RISK
‘No risk, no reward,’ advises HBD Venture Capital CEO Julia Long at USB talk
by Clayton Swart: Former senior journalist at Media24 titles Rapport and SakeBurger (now Sake24) in Cape Town. He currently works as an in-house journalist for the University of Stellenbosch Business School (USB).
Current conditions in the South African economy present an opportunity for venture capital firms to fund entrepreneurs successfully, said Julia Long, CEO of HBD Venture Capital, at a recent Leader’s Angle talk at the University of Stellenbosch Business School (USB).
HBD Venture Capital recently had the first successful sale, namely of Red Five Labs, from its HBD Fund 1 at a cash profit in excess of 100%, which is proof of the favourable conditions for venture capital firms said Long.
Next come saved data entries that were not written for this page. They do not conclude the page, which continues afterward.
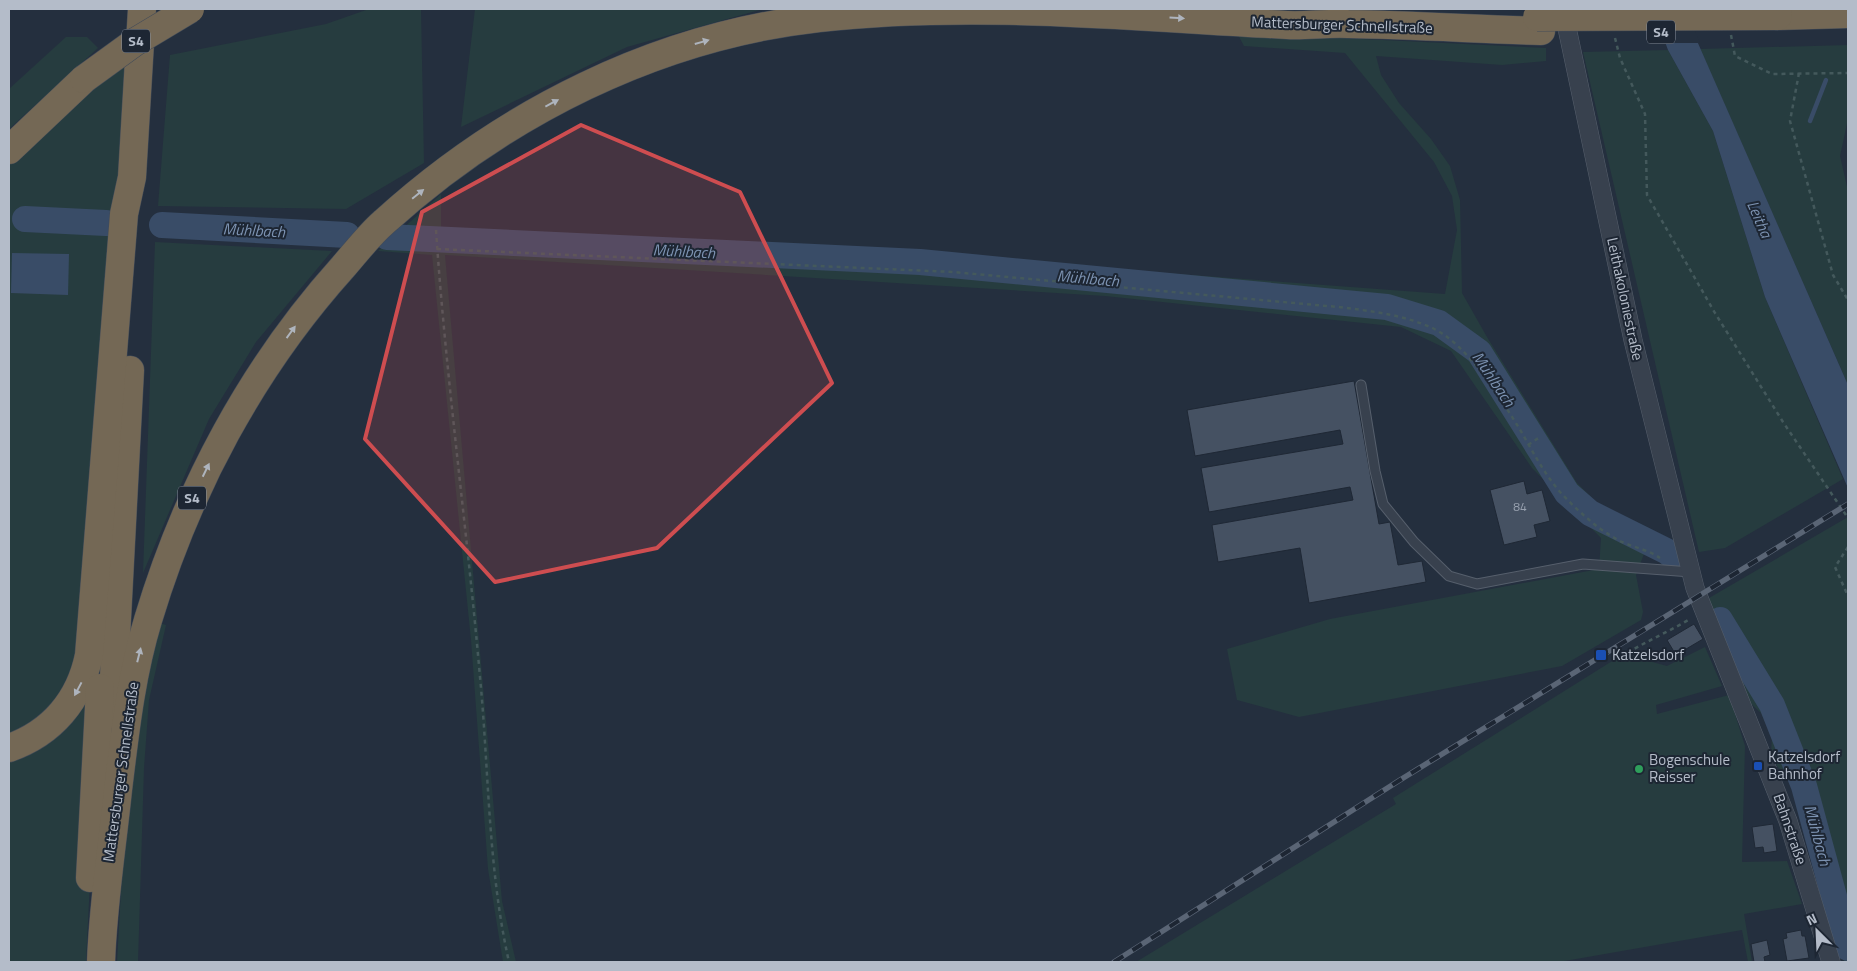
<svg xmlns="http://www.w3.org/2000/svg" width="1857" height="971" font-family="'Titillium Web',sans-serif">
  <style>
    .green { fill: #263c3f }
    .water { fill: #394c67 }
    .pier { fill: #242f3e }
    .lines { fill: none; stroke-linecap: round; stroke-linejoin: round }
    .stream { stroke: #394c67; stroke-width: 4.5 }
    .river { stroke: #394c67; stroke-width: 26 }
    .building { fill: #455162; stroke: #1f2835 }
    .lane-casing { stroke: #565f6c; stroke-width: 11 }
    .street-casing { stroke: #565f6c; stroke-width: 19 }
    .highway-casing { stroke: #434c59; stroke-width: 29 }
    .path { stroke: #44595c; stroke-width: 2.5; stroke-dasharray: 4 4; stroke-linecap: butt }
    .lane { stroke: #38414e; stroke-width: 9 }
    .street { stroke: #38414e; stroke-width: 18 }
    .highway { stroke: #746855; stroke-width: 28 }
    .rail-casing { stroke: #5a6575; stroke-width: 5.5 }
    .rail { stroke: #1d2633; stroke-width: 4; stroke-dasharray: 11; stroke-linecap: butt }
    .highway-bridge-casing { stroke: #434c59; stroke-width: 29; stroke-linecap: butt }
    .highway-bridge { stroke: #746855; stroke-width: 28 }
    .oneway { fill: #aeb4bd }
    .marked { fill: #ce4d50; fill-opacity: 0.2; stroke: #ce4d50; stroke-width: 4; stroke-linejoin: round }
    .transit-dot { fill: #1a4fb4; stroke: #1d2633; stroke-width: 2 }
    .leisure-dot { fill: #2e9e5b; stroke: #1d2633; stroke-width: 2 }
    .labels { text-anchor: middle; stroke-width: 4; stroke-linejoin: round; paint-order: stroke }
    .number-label { font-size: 12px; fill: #98a1af }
    .shield { fill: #1d2633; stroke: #878f9c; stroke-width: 1 }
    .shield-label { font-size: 14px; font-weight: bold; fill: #b4bcc9 }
    .street-label { font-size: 15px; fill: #b4bcc9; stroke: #1d2633 }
    .poi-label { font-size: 15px; fill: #b4bcc9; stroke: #1d2633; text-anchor: start }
    .water-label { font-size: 16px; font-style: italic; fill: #7c92b1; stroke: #1d2633 }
  </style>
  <rect width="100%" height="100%" fill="#242f3e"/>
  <g class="green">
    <path d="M 369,9 L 421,9 L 424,163 L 346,209 L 158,206 L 170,55 L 326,24 Z"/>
    <path d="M 475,9 L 763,9 L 627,47 L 461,127 Z"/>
    <path d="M 1237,33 L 1546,48 L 1546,61 L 1502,65 L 1376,56 L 1381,75 L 1399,103 L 1431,139 L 1450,166 L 1460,200 L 1462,293 L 1487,337 L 1577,483 L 1598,504 L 1653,530 L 1636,575 L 1643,612 L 1641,620 L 1562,666 L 1299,717 L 1237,700 L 1227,649 L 1330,619 L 1599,569 L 1601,538 L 1532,468 L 1451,351 L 1401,327 L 1105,296 L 445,255 L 502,901 L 516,962 L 503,962 L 488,869 L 471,640 L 432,255 L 378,251 L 441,194 L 441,229 L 1017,262 L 1445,294 L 1457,230 L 1452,196 L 1434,162 L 1345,53 L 1244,46 Z"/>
    <path d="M 66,37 L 87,37 L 98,48 L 9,129 L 9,89 Z"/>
    <path d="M 1848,45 L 1848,119 L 1840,156 L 1848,191 L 1848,385 L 1700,49 Z"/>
    <path d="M 1668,50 L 1713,131 L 1765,297 L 1843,479 L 1725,548 L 1699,552 L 1583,52 Z"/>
    <path d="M 139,55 L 89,655 L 99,702 L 86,962 L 9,962 L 9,150 Z"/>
    <path d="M 155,242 L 332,251 L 256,342 L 209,419 L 143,573 Z"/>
    <path d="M 1848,517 L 1848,962 L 1844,962 L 1791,781 L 1777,766 L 1771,753 L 1772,735 L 1761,713 L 1750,703 L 1717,626 L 1709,598 Z"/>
    <path d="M 156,622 L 166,625 L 149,700 L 144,768 L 138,962 L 117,962 L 128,765 Z"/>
    <path d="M 1705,647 L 1722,686 L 1656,705 L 1657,714 L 1729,695 L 1745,746 L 1742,862 L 1787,861 L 1802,904 L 1744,914 L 1752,962 L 1748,962 L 1742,930 L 1559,962 L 1136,962 L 1396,804 L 1393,798 L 1625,653 L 1634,657 L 1667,666 Z"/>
  </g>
  <g class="water">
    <path d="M 1653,9 L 1683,9 L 1848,385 L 1848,488 L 1765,297 L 1713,131 L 1668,50 Z"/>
    <path d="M 12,253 L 69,254 L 68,295 L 11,293 Z"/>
  </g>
  <path class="pier" d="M 1686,9 L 1700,43 L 1663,43 L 1651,10 Z"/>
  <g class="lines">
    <path class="stream" d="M 1810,121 L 1826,80"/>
    <g class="river">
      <path d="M 25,219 L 106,223"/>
      <path d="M 162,225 L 347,235"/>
      <path d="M 387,237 L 920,262 L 1387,307 L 1439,323 L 1479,352 L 1567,493 L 1590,513 L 1666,551 L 1679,561"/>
      <path d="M 1720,620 L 1772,705 L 1804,786 L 1848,948"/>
    </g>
  </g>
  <g class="building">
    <path d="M 1354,381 L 1379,524 L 1390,522 L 1398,565 L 1422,561 L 1426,582 L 1309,603 L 1300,548 L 1218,562 L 1212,525 L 1353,500 L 1350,487 L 1209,512 L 1201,468 L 1343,444 L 1340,430 L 1195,456 L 1187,410 Z"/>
    <path d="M 1524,481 L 1527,494 L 1542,490 L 1550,521 L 1534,525 L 1537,537 L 1504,545 L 1490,490 Z"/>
    <path d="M 1694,624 L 1703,639 L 1676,655 L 1667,640 Z"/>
    <path d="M 1773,824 L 1777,851 L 1764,853 L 1763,847 L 1755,848 L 1752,827 Z"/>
    <path d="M 1801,930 L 1802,936 L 1805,936 L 1809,958 L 1787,961 L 1783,939 L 1787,938 L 1786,933 Z"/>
    <path d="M 1767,940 L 1770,955 L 1764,957 L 1765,962 L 1754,962 L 1751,944 Z"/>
  </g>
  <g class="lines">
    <defs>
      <path id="lane" d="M 1361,385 L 1375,471 L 1383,504 L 1414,542 L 1449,576 L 1477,584 L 1583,564 L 1691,572"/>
      <path id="street" d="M 1563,9 L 1633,340 L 1695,588 L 1788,821 L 1831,962"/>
      <g id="highway">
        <path d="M 1778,16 L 1848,14"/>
        <path d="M 9,150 L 84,79"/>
        <path d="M 112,714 L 130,370"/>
        <path d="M 9,748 C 52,733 80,700 89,655 L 124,214 L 132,177 L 142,9"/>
        <path d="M 90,878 L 100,688"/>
        <path d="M 101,962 C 103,904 112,848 118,790 C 125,733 131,676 148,620 C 187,490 252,368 343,267 C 356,252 369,235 384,222 C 504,113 657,36 819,18 C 975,1 1131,17 1287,25 C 1307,26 1327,23 1348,24 C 1412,25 1476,29 1541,31"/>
      </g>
    </defs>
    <use href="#lane" class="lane-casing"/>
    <use href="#street" class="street-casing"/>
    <use href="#highway" class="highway-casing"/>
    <g class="path">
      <path d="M 1731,35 L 1735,56 L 1772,74 L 1848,73"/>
      <path d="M 1615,38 L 1620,58 L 1645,114 L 1647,195 L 1715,313 L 1783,422 L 1848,518"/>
      <path d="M 1799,73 L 1790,121 L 1833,275 L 1848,300"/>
      <path d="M 436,230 C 446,379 467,528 480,677 C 489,772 488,869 509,962"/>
      <path d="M 437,249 L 953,272 L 1338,307 C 1370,311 1400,314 1430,327 C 1466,342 1499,396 1519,428 C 1532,450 1543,472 1560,492 C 1577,510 1596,528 1618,540 C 1631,547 1647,549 1660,558"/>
      <path d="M 1528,445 L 1540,437"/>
      <path d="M 1848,547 L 1835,567 L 1848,596"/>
      <path d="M 1628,651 L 1629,652 C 1649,640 1670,631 1690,619"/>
    </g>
    <use href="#lane" class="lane"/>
    <use href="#street" class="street"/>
    <use href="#highway" class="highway"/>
    <defs>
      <path id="rail" d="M 1114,962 L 1400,780 L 1848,504"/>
    </defs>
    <use href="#rail" class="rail-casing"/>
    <use href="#rail" class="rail"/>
    <defs>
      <g id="highway-bridge">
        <path d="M 1537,17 L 1778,16"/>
        <path d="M 84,79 L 135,42 L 190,9"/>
      </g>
    </defs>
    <use href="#highway-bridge" class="highway-bridge-casing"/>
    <use href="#highway-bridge" class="highway-bridge"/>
  </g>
  <defs><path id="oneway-solid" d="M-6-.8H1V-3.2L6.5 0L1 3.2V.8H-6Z" transform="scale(1.25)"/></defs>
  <g class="oneway">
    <use href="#oneway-solid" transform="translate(1177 18) rotate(3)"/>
    <use href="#oneway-solid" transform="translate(702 42) rotate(-16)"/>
    <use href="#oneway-solid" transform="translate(552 103) rotate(-28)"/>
    <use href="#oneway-solid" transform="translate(418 194) rotate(-39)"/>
    <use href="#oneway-solid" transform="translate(291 332) rotate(-54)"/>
    <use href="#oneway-solid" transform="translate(206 470) rotate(-64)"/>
    <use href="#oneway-solid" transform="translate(139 655) rotate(-76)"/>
    <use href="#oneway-solid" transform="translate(78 689) rotate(118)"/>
  </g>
  <path class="marked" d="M 581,125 L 740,192 L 832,383 L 657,548 L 495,582 L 365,439 L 422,212 Z"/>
  <g class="transit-dot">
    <rect x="1595" y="649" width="12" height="12" rx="2.5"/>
    <rect x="1753" y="761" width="10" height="10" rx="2.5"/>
  </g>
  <circle class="leisure-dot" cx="1639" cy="769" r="5"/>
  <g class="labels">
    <g class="number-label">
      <text x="1520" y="511">84</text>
    </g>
    <g class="shield">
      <rect x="1647" y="20.5" width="28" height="23" rx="4"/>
      <rect x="122" y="29.5" width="28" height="23" rx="4"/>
      <rect x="178" y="486.5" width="28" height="23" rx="4"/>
    </g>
    <g class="shield-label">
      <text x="1661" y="37">S4</text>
      <text x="136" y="46">S4</text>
      <text x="192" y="503">S4</text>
    </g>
    <g class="street-label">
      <text transform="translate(1342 25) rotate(2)" y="5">Mattersburger Schnellstraße</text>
      <text transform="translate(1625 299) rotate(78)" y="5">Leithakoloniestraße</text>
      <text transform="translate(121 772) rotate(-82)" y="5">Mattersburger Schnellstraße</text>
      <text transform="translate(1790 829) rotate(71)" y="5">Bahnstraße</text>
    </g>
    <g class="poi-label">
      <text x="1612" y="660">Katzelsdorf</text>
      <text x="1768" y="762">Katzelsdorf<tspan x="1768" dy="17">Bahnhof</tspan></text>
      <text x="1649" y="765">Bogenschule<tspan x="1649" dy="17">Reisser</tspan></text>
    </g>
    <g class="water-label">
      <text transform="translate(1760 219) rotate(66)" y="6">Leitha</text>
      <text transform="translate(254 230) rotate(3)" y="6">Mühlbach</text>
      <text transform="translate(684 251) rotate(3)" y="6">Mühlbach</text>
      <text transform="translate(1088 278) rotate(5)" y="6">Mühlbach</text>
      <text transform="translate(1494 379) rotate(56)" y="6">Mühlbach</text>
      <text transform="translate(1818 835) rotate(75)" y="6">Mühlbach</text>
    </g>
  </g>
  <rect width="1857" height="971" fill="none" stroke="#b4bcc9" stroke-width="20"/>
  <g transform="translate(1817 931) rotate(336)" stroke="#1d2633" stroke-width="4" paint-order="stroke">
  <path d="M0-4L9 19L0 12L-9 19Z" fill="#b4bcc9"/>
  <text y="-8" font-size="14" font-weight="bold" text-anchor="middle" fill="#b4bcc9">N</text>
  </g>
</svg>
She led the development team at Mark Shuttleworth’s Thawte – the digital certification authority which was sold lucratively to a US consortium Verisign.
Venture Capital is defined as equity funding provided by outside investors into early stage ventures in return for above-average returns.
It is however very risky for Venture Capital firms to invest in an unproven business, said Long.
“HBD has invested in seven companies of which one was sold for a profit, one was given back, the verdict is still out on three, and two have closed down. With venture capital there is no payback if a company fails. This is a huge risk to us,” explained Long.
She said the American model of venture capital does not work in South Africa. “We have a bigger demand for money with greater risk and smaller returns. The demand on earlier stage investment is also increasing. There is a funding gap and we need to invest in the early stage of companies otherwise later stage investment will not be around.”
Long gave the USB audience a good idea of the processes venture capital firms go through when entrepreneurs approach them with a business plan.
“For our HBD Fund 1 we received more than 3 000 business plans to look at. We only invested in 20 start-up companies. A lot of the business plans did not meet our mandate. We also place a big emphasis on technical evaluations.”
She said entrepreneurs must take time to research what venture capital firms are interested in. Then they should design and tailor-make their plan so that the venture capital firm can see how this opportunity fits into their investment criteria.
Long advises entrepreneurs with an idea firstly not to listen to family members. She said a lot of people have an idea and go to venture capital firms first. This is not what venture capital firms expect from entrepreneurs.
“Test your idea first. Get feedback from people. Do proper research. You need to believe in your idea. Create some value, although admittedly it is difficult to value an idea. But, if you do, it will be easier to obtain money. The hardest part for us is how to place a value on an idea without share prices, trends or a cost base.
“Entrepreneurs see opportunity, while we see risks.”
Entrepreneurs are warned not to chase after money without having a match with the right people. Venture capital firms take shares in companies with board representation. It is thus important to have the right partners, said Long.
She said venture capital firms are interested in exclusivity, and the business plan should show how the venture capital firm can ‘exit’ from the business by selling the shares it holds once it has reached maturity. This is when venture capital firms make their above-average returns – which only happens with one in ten investments, said Long.
“Venture capital has a boom and bust cycle. South Africa tends to follow overseas markets. Our country has fantastic innovations. The government has a lot of influence and they are aware of this and making the necessary legislative changes.”
Long’s last words of advice to entrepreneurs were: “Investors must take risks. Don’t take no for an answer!”
The Leader's Angle series of talks is presented by the University of Stellenbosch Business School (USB), the USB Alumni Association, USB Executive Development Ltd (USB-ED) and the Institute for Futures Research of the University of Stellenbosch, in association with FinWeek and KPMG.